Hadrian's administration is a time of peace and happiness which he regards as his "Age of Gold." He attributes this happiness to his love for Antinous, a beautiful Bithynian youth he meets in Nicomedia. He also feels genuinely loved by Antinous compared to the fleeting passions of his youth and the loveless relationship with his wife Sabina. While visiting Egypt, he despairs over the sudden and mysterious death of Antinous who drowns in the Nile. He ultimately believes that Antinous sacrificed himself in order to alter the outcome of troubling portents that both had witnessed earlier. In his grief, he devises the cult of Antinous and makes future plans to dedicate a new city to him in an effort to eternalize his memory.

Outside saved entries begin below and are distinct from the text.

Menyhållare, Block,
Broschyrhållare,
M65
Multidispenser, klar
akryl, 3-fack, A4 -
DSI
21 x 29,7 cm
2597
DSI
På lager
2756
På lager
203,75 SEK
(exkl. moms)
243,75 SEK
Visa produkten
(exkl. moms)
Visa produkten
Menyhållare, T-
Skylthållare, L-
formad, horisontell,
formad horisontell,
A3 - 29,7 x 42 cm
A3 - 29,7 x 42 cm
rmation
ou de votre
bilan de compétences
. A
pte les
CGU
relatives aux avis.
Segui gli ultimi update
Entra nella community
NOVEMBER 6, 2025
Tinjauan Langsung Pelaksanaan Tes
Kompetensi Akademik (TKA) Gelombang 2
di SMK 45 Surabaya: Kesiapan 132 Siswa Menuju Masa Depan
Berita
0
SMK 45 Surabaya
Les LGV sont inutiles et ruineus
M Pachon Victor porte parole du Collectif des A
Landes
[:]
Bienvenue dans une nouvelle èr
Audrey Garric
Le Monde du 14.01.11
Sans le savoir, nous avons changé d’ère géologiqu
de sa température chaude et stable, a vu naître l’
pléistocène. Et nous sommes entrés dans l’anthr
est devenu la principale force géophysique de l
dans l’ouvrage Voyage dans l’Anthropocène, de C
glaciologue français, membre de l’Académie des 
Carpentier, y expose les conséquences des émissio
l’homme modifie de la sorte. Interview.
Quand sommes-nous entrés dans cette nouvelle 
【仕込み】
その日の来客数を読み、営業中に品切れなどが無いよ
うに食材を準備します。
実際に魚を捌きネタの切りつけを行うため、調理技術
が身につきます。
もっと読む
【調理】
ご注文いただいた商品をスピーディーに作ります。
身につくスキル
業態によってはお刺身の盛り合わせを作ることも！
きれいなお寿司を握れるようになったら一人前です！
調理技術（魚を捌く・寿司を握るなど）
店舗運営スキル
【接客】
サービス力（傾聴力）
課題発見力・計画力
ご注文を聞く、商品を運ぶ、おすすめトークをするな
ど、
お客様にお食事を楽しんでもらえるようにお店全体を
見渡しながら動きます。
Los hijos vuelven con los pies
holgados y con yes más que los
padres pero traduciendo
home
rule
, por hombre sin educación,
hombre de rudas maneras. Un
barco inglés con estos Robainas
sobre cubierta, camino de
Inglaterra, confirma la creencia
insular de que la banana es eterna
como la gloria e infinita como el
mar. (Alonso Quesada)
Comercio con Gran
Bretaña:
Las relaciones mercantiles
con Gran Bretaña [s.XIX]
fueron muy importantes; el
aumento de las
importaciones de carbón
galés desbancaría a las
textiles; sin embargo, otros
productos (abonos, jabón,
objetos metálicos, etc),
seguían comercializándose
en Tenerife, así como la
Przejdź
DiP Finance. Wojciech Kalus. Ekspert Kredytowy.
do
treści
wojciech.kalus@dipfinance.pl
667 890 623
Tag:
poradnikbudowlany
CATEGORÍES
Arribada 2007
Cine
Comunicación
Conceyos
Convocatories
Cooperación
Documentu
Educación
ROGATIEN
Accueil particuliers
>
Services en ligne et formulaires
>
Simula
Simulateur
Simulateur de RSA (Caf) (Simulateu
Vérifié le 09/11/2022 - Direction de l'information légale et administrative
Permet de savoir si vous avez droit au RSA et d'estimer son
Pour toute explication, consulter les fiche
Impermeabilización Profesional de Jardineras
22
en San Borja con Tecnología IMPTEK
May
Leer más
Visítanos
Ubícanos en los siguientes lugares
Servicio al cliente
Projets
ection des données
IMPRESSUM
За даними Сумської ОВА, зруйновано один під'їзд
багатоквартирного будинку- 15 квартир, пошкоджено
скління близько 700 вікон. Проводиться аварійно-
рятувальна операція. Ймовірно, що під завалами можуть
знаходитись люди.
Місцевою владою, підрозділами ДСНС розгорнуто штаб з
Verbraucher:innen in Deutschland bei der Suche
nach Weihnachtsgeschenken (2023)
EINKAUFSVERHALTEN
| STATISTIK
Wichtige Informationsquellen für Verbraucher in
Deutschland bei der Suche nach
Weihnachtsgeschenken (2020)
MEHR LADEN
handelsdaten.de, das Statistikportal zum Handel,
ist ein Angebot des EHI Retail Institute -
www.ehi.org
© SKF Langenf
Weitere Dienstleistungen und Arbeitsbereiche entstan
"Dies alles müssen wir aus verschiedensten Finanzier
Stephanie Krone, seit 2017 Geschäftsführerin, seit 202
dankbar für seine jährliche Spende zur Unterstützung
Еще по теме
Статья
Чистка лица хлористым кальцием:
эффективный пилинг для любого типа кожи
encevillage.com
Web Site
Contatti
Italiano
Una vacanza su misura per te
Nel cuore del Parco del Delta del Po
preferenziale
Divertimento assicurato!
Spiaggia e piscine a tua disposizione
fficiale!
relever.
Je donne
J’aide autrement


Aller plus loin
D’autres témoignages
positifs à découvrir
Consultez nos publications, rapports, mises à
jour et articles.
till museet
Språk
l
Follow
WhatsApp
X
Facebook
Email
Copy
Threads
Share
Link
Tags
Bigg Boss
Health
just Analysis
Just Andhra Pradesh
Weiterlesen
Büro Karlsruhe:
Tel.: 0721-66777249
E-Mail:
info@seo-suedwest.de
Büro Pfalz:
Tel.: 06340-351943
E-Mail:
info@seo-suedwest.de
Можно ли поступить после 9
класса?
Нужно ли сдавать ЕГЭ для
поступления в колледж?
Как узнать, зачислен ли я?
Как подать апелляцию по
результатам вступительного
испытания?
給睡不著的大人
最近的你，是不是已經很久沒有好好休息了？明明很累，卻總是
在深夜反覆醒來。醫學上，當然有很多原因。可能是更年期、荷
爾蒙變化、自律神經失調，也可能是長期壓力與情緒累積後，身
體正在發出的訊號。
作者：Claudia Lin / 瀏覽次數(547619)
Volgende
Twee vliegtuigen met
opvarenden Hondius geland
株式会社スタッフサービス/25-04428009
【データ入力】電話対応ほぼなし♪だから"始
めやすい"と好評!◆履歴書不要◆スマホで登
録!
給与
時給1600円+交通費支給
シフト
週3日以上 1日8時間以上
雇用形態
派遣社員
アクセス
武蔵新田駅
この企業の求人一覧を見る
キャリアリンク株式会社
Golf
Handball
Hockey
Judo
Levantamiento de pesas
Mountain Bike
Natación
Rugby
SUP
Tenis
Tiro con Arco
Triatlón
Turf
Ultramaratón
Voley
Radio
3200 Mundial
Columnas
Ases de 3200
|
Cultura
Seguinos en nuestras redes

Hadrian begins reflecting upon his advancing age and his change in temperament, recalling one incident where he accidentally blinds his secretary out of rage. Further troubling him is the outbreak of rebellion in Judea, which forces him to travel and take command of the troops. During an important siege, he despairs over the unraveling of his plans for peace, his ailing heart condition, and later over the rampant destruction in Judea. He states, "Natura deficit, fortuna mutatur, deus omnia cernit. Nature fails us, fortune changes, a god beholds all things from on high…"

During his final years in Rome and at his villa in Tibur, he ponders his succession and his thoughts turn to a memory of Marcus Aurelius as a virtuous and kind-hearted boy. Hadrian, now in advanced age and very poor health, begins to fear death and contemplates suicide through various means. He finally accepts his fate with resignation, or patientia, while reflecting on his newfound divine status throughout the Empire. Near death, he contemplates what the future may hold for the world, Rome, and for his soul.